[Page extract — start]

If you’re a regular reader of the blog you know that I’ve posted on migraines before. For instance, you can check out the “Why We Do What We Do” on antiemetics (prochlorperazine and metoclopramide). Other excellent Pediatric Emergency Medicine educators have posted on the topic recently as well – see Sean Fox’s recent post on PedEMMorsels.

I wanted to take this opportunity to discuss an addition to the familiar “migraine cocktail” that is variably used in EDs – that addition, is diphenhydramine. Many Emergency Departments actually have this on their headache pathway by “default.” Allow me to present 3 reasons why, at least in pediatric patients, that you shouldn’t necessarily give benadryl as a matter of habit to every patient with a migraine.

There’s no convincing proof that it helps when given before/at the same time as the antiemetic +/- toreador. There is some limited evidence in adults – see Vinson et al which showed that it reduces akathisia. But that’s all.

[Page extract — finish]

Assigned task 1 =>
In the migraine post, which two antiemetics did the earlier "Why We Do What We Do" post cover?
Assigned task 2 =>
Resume the post on giving diphenhydramine for pediatric migraine, picking up after its final sentence.

[Supplied information — start]

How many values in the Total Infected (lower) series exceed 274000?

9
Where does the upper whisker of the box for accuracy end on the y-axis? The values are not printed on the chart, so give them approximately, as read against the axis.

[Supplied information — finish]

Exercise result 1 =>
Prochlorperazine and metoclopramide.

Exercise result 2 =>
It may actually reduce the effectiveness of the dopaminergic properties of the antiemetics. This mechanism is poorly understood, but the histamine blockade may serve to reduce the effect. Thus, wait until that patient actually has symptoms, rather than preemptively giving it. There is also no proof that patients will have the same dyskinetic/akasthisic reaction each time – but if they’ve had it before this is probably an OK indication to pre-treat with benadryl.

Giving diphenhydramine increases the risk of a return visit to the ED. yes, the effect is small (1.5% increase), but its there and the data is based on a study of over 30,000 patients in this month’s edition of Pediatrics.